Obi-Wan could feel the ship approaching as he left the lift into the expanse of the main Temple hangar. The technicians and mechanics moved about their business as usual, but Obi-Wan noted several Jedi stop to turn towards the ship. It was a big, gluttonous-looking thing - a Kaminoan cargo vessel. It’s bulging, rounded shape almost resembled one of the native whales and its gleaming silver-white panelling looked out of place here on Coruscant. Obi-Wan had never seen one venture this far out from the Kamino system and he watched it warily as the great shape of it slowly settled into place.

Obi-Wan kept walking, hand on the hilt of his lightsaber, and stopped to stand in front of the loading ramp. The ramp hissed and sighed as it lowered. Obi-Wan tensed as he heard footsteps and then three figures disembarked. Obi-Wan’s heart ached to see them, but he did not relax and he did not remove his hand from his lightsaber. Qui-Gon’s alarm at this seeped into their bond, despite the Master’s normally tight shielding. Obi-Wan didn’t blame him. His normally level-headed apprentice was ready to draw his saber at the sight of children, but Obi-Wan could still feel the echoes of thousands of lives ending and he would take no chances.

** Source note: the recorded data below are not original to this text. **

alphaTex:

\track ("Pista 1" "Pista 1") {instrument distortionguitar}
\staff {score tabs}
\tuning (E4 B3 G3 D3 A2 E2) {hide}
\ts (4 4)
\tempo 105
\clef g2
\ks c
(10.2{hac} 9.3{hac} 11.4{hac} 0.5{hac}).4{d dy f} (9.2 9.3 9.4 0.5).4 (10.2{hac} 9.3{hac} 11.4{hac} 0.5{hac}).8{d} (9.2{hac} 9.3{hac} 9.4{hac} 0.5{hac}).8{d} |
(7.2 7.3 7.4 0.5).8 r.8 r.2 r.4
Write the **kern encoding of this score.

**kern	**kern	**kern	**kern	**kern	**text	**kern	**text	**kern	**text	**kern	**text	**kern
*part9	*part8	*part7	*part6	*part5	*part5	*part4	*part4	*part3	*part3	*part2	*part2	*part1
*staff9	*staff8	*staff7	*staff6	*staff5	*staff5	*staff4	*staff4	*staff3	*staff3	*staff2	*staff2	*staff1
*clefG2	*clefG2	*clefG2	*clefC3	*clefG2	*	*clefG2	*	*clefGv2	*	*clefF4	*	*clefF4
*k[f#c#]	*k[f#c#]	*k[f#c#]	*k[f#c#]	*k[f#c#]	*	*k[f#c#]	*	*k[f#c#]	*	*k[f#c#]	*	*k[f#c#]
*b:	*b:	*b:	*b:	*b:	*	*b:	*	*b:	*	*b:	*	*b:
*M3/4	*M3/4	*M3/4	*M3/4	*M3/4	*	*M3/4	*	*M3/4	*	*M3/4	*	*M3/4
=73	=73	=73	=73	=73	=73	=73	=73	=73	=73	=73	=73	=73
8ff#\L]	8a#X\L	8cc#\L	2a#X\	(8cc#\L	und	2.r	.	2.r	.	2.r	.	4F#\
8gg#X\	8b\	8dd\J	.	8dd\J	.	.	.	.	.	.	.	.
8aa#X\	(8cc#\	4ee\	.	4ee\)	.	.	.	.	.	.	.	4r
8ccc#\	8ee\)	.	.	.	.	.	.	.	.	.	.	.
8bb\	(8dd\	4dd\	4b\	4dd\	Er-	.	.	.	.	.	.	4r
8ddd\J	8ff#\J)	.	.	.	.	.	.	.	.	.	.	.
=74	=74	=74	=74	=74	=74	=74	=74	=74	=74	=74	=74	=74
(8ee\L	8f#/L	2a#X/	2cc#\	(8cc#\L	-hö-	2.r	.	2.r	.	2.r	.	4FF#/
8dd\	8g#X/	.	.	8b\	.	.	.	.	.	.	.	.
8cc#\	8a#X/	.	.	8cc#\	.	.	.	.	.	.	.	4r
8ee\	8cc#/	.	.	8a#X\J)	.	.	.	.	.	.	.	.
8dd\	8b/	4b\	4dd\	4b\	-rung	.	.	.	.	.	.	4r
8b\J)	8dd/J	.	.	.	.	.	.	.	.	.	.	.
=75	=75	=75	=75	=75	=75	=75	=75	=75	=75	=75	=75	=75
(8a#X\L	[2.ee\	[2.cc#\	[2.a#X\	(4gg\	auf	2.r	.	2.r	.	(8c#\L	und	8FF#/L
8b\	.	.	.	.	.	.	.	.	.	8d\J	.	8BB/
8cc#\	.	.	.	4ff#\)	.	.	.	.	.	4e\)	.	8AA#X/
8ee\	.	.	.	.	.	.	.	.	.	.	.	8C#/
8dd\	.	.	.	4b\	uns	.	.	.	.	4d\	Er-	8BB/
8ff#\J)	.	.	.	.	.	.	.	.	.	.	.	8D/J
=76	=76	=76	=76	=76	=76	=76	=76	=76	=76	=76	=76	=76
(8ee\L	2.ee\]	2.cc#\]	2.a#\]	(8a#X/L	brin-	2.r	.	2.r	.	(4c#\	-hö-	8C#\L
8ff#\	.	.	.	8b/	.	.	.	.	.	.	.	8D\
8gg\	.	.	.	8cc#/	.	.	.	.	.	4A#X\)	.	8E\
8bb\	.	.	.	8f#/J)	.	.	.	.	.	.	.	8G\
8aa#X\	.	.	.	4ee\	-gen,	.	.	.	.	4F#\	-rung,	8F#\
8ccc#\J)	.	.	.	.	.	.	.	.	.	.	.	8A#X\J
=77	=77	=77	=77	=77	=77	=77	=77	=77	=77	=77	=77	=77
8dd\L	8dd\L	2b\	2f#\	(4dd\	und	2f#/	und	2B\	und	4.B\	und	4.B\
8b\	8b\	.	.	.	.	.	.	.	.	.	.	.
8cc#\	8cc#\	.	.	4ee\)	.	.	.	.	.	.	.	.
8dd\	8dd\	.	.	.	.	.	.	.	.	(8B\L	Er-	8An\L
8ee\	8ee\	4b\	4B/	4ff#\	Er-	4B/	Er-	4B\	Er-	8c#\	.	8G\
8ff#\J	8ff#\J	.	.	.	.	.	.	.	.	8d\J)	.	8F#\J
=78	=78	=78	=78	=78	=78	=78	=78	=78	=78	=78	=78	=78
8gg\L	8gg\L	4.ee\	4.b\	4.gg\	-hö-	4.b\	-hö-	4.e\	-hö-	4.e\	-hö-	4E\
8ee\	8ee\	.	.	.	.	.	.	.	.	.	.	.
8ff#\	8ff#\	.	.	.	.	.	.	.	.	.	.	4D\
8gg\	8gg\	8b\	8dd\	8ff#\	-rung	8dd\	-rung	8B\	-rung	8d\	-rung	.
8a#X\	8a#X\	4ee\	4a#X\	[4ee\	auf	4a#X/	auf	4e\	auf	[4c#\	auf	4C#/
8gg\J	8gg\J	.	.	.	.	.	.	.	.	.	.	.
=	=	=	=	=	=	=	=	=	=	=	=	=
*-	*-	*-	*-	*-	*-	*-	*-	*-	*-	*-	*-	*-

The children stopped at the end of the ramp. Cody stood center forward, small hands steady on the comically large blaster rifle. He planted himself with feet shoulder-width apart, braced and ready for whatever happened next with experience that betrayed his true age. Obi-Wan guessed his physical maturity was about that of a natural-born-human six year old. To Cody’s right stooped the small form of 99, who kept looking around nervously, and to Cody’s left was the smaller figure of Rex, who did not break formation even though he was shivering.

“Commander.” Obi-Wan’s voice was rough, his throat tight with his jumbled emotions.

“General.” Cody sounded relieved.

“Padawan, what-”

“Is it just you who remembers?” Obi-Wan interrupted, silencing a shocked Qui-Gon with a glare. Cody shrugged.

“So far,” he said, “But most of my brothers are still in tubes. We were the early batches.” Cody paused, looking uncertainly around at the crowd that had started gathering.

“Go on, Cody,” Obi-Wan said. “I need to know.”

“Chips don’t work on cadets. I pulled the data myself. Back ups are in the ship with everything we need to start the procedures. We cleared the bastards out and wiped everything. Scrambled the sequencers, so they can’t even use Fett’s DNA until they either rewrite the code or get a whole rash of new equipment. If they fulfil the order as contracted, they have to start fresh. That’ll buy us some time.”

“And the others?”

Cody jerked a thumb over his shoulder. Obi-Wan lowered his shields and brushed against the Force’s presence within the cargo ship. Hundreds of tiny lives, some no brighter than an ember, huddled inside the bulky ship’s mass.

“I wouldn’t have come unless I knew everyone would be safe, General. I’m not gonna let any of it happen again.”